取り組む作業:
• A. 本文の内容を2文で要約してください。
• B. 本文のうち、「興味をもった中定の8月の地域行事がある。」から「法要に来られるお寺さんの都合で、この日は午後になるという。」までの箇所を一字一句違えずに書き写してください。

==== 本文 ====

2022年06月07日 07時35分50秒 | 天理市へ
長谷町から南に向かう。

峠を越えたそこは天理市山田町。

そこから西へ車を走らせると同市の福住町に着く。

目的地は中定(なかさだ)の十輪寺。

カーナビゲーションには表示されない寺院を探して集落を動く。

立ち話をされていた二人の男性に尋ねたら、ここがそうだという。

天理市杣之内町に住むN氏が編集の一員としてまとめた『天理市の歳時記』の控えが手元にある。

平成22~23年度・天理市社会教育委員会(生涯学習・人権部会)が編集した史料(仮版)である。

興味をもった中定の8月の地域行事がある。

記事に「無縁仏、水子供養。昔は奉納盆踊りをしていた中定・十輪寺の地蔵盆に、野菜を人形などの形にして供える」とあった。

注釈に「上入田の飾りは見事である」とある。

また「井之市は、現在も盆踊りをされている」とあった。

日程も時間も記されていない歳時記史料。

聞き取りができれば御の字と思って出かけたら、今日だという宮総代他男性2名が教えてくださった中定の地蔵盆。

法要に来られるお寺さんの都合で、この日は午後になるという。

樹木の下、風が吹きく抜ける本堂前に佇んでいた3人。

本堂に掛図をかけているから撮っても構わない、と承諾してくださった。



かつては本堂前境内で盆踊りをしていた。

隣村の井之市もしていた盆踊り。

つい最近の2~3年前に中断したそうだ。

明日24日は、隣村の南田(みのだ)が盆踊りをするそうだ。

今日は村の地蔵盆であるが、掛図の虫干しも兼ねている、という。

表具し直した掛図は何幅あるのだろうか。

本堂すべての壁面にかけていた。



ざっと数えた仏画が8幅。

代々の僧侶だと思われる座像も8幅。

他にも5幅の曼荼羅図が。

ずらりとかけていたその景観に圧倒される。

後日に判明した掛図。

FBに揚げた映像を見てくださったMさんが伝えてくれた「真言八祖」。

==== 資料 ====

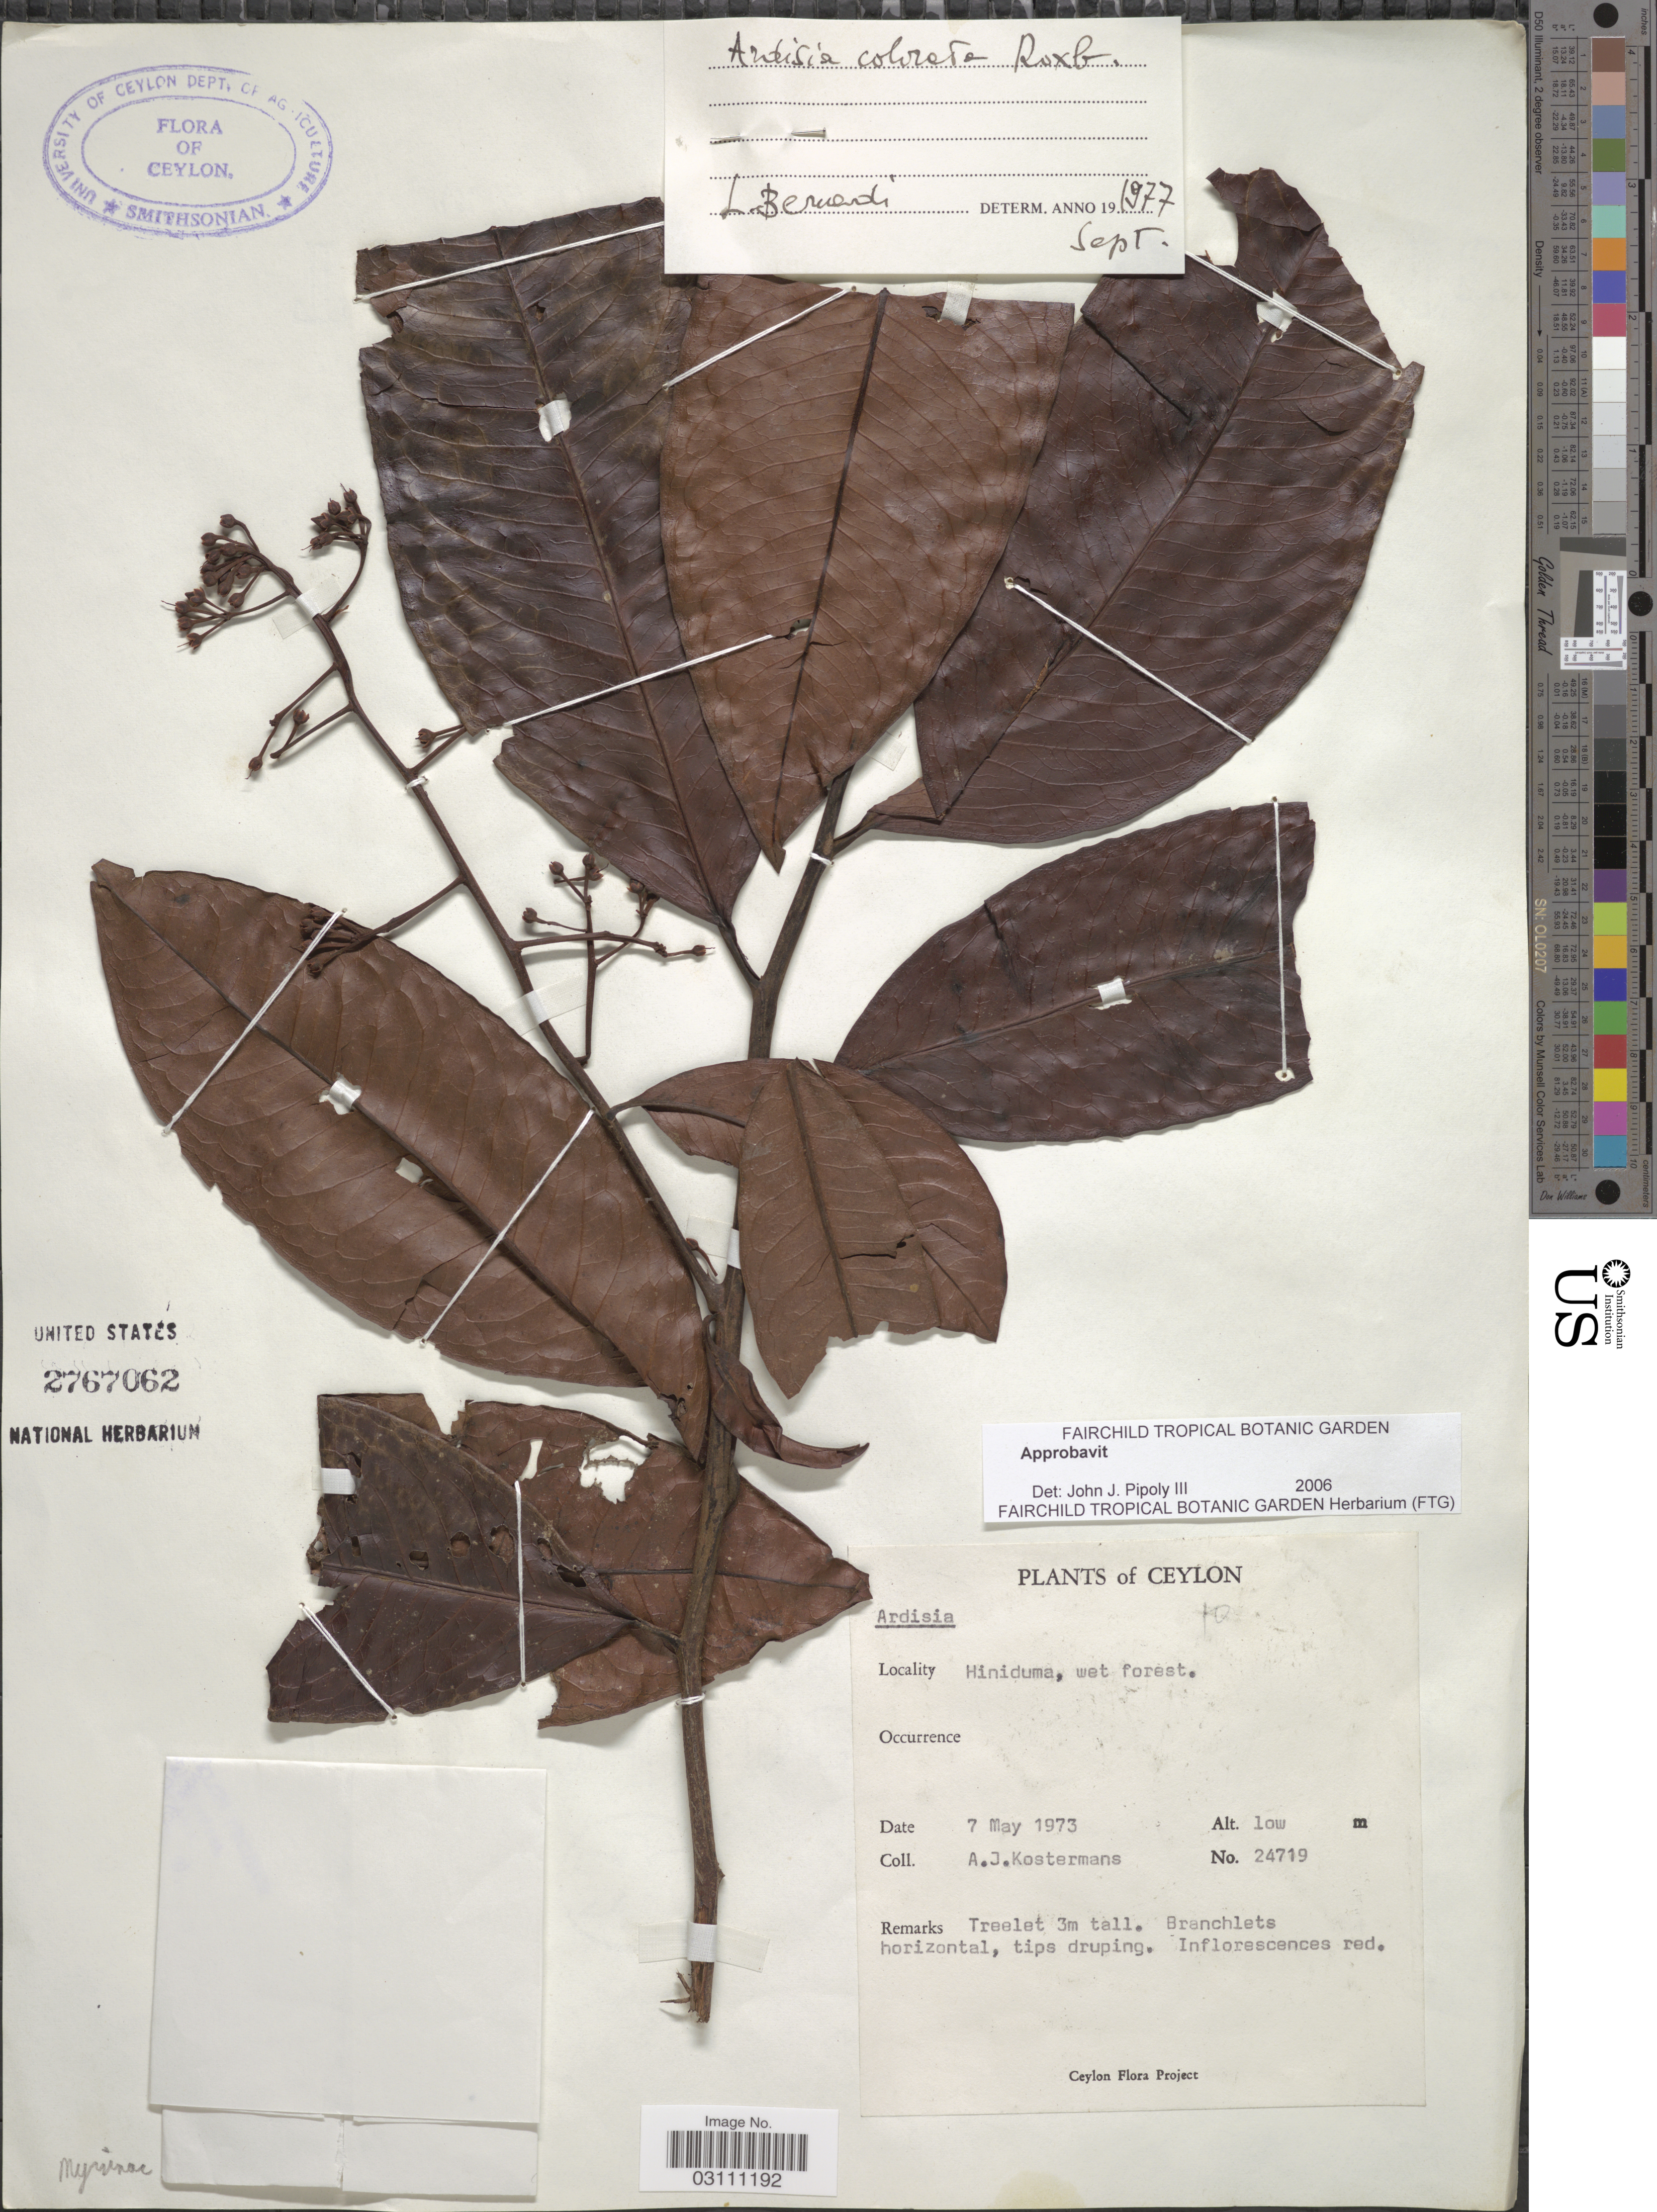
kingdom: Plantae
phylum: Tracheophyta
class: Magnoliopsida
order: Ericales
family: Primulaceae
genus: Ardisia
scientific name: Ardisia colorata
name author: Roxb.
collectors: A. J. G. Kostermans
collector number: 24719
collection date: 1973-05-07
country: Sri Lanka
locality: Ceylon. Hiniduma.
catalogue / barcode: US 2767062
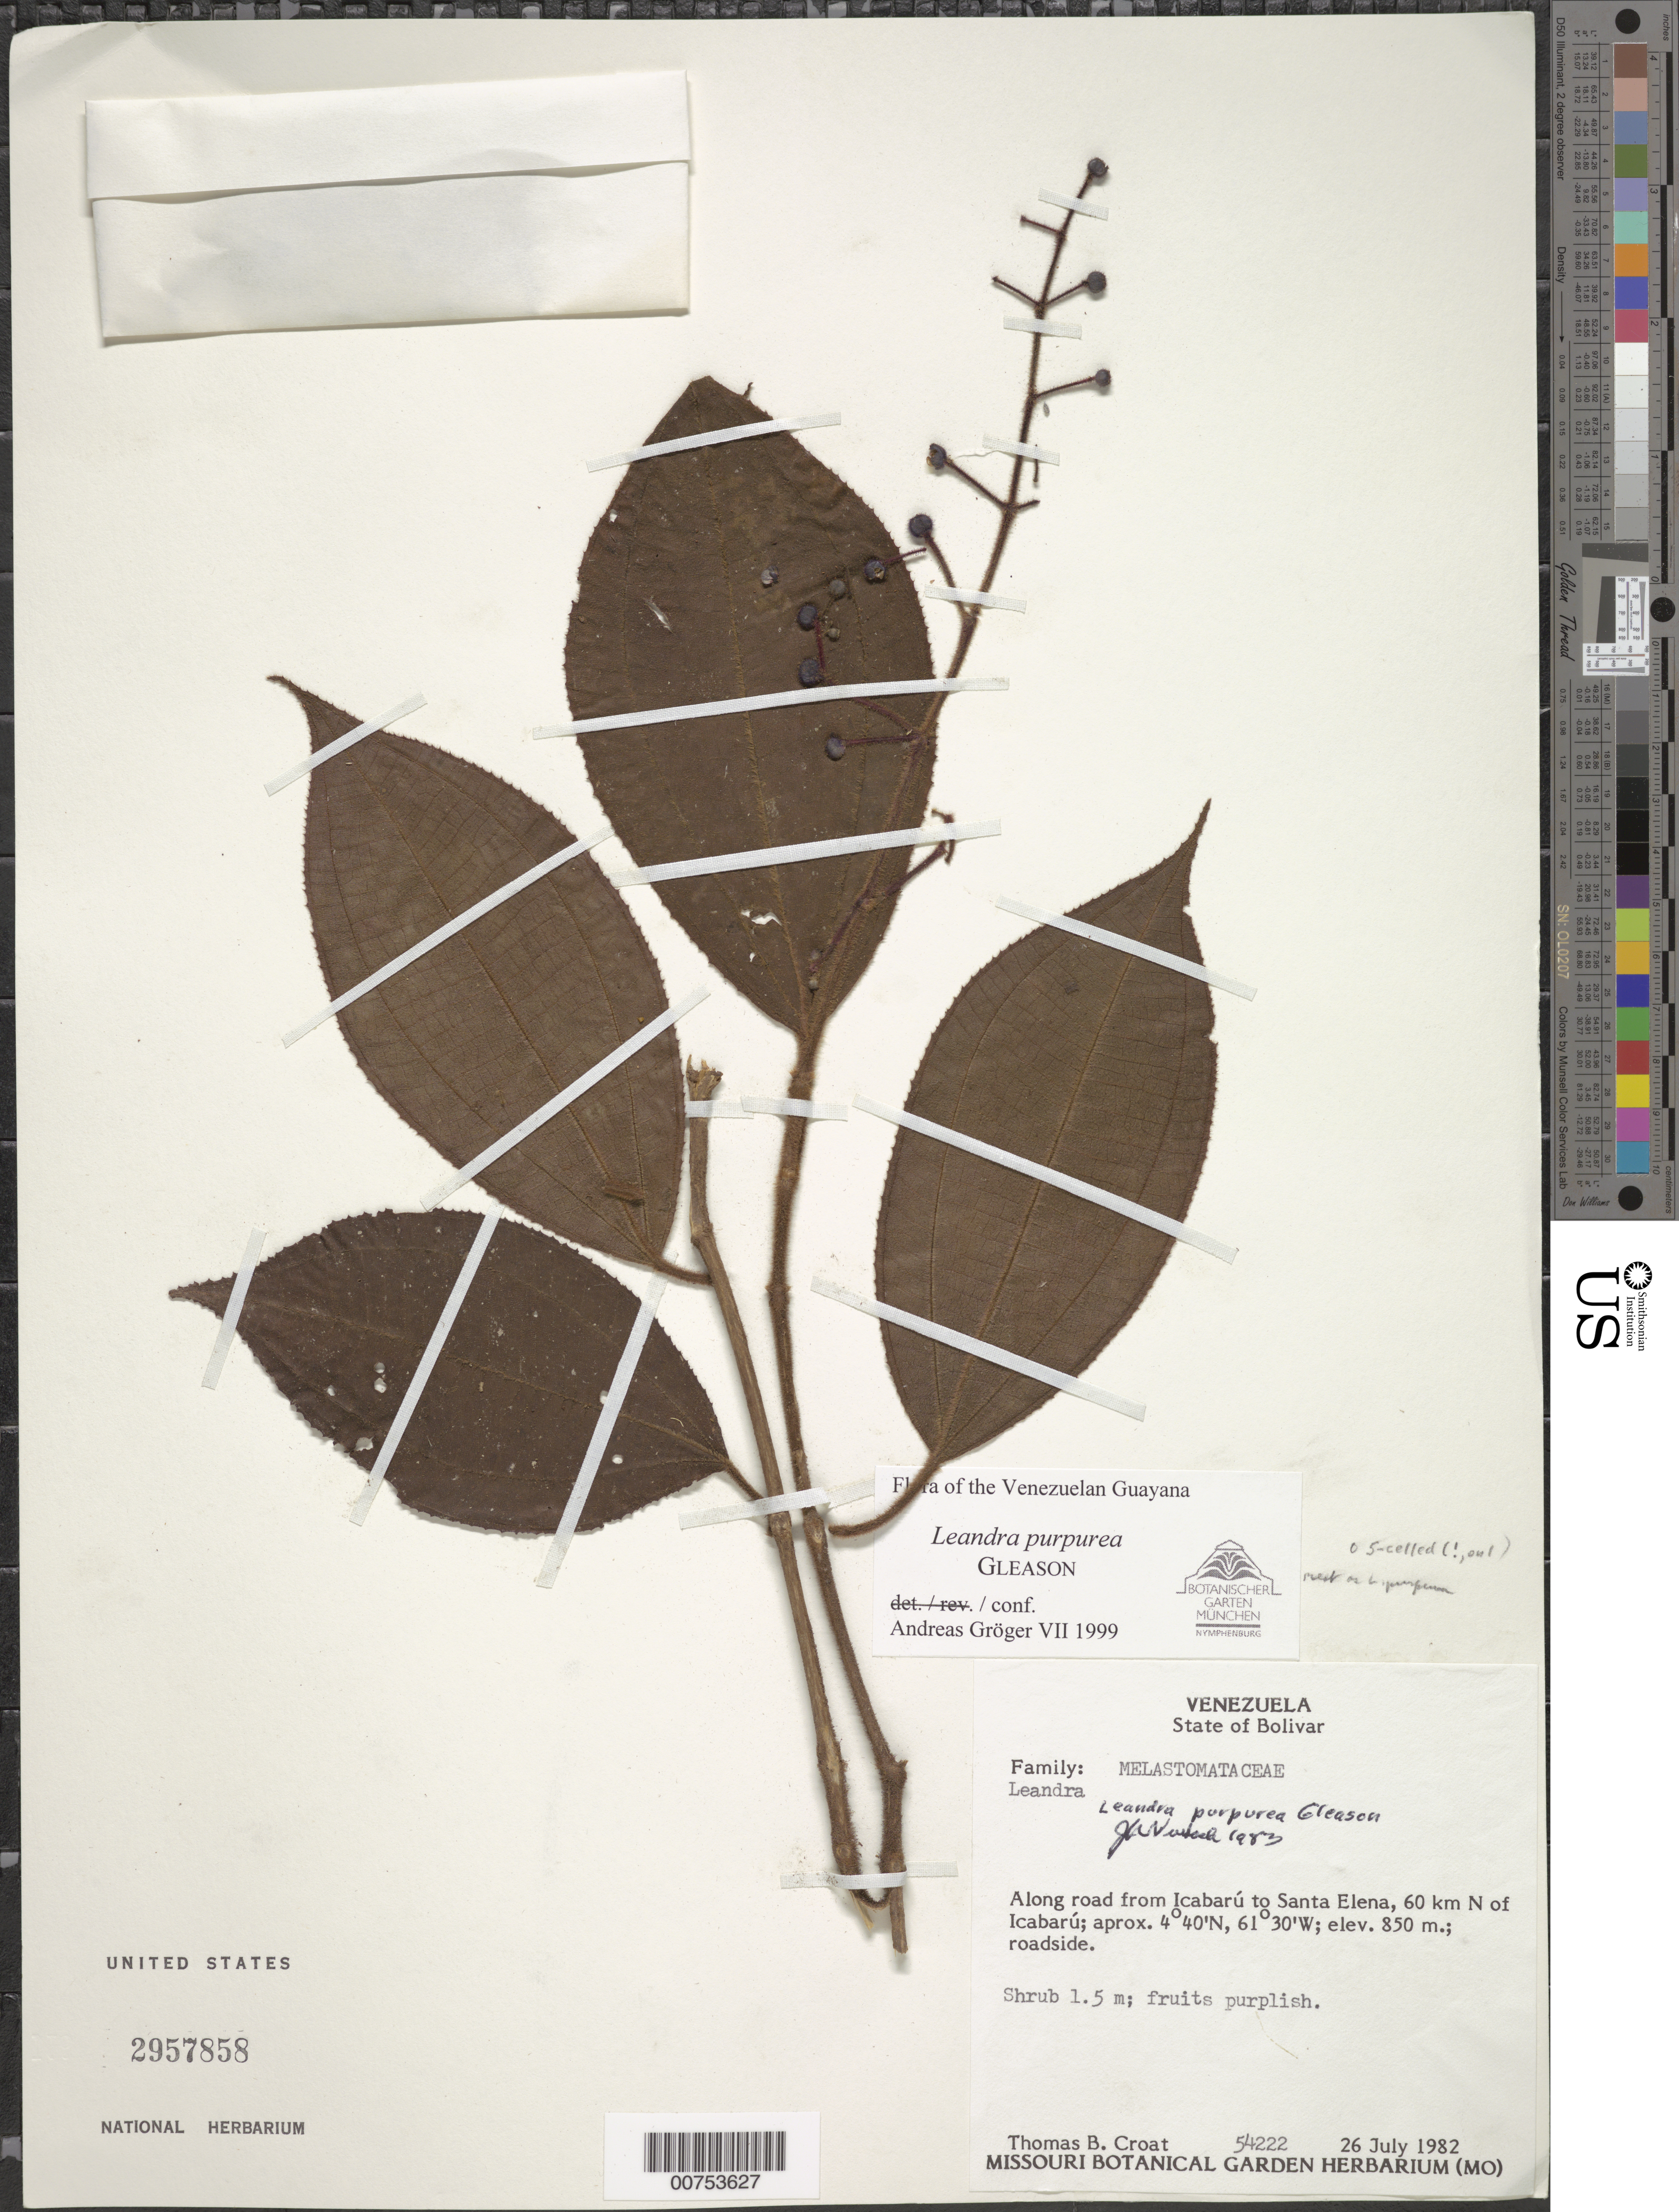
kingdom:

====

期待される回答:
• A. 筆者は天理市福住町中定の十輪寺を訪ね、宮総代ら男性3人から、その日が中定の地蔵盆であると教わった。かつて境内で盆踊りが行われていた本堂では、地蔵盆と掛図の虫干しを兼ねて、仏画や代々の僧侶と思われる座像、曼荼羅図などの掛図がすべての壁面にかけられていた。

• B.
興味をもった中定の8月の地域行事がある。

記事に「無縁仏、水子供養。昔は奉納盆踊りをしていた中定・十輪寺の地蔵盆に、野菜を人形などの形にして供える」とあった。

注釈に「上入田の飾りは見事である」とある。

また「井之市は、現在も盆踊りをされている」とあった。

日程も時間も記されていない歳時記史料。

聞き取りができれば御の字と思って出かけたら、今日だという宮総代他男性2名が教えてくださった中定の地蔵盆。

法要に来られるお寺さんの都合で、この日は午後になるという。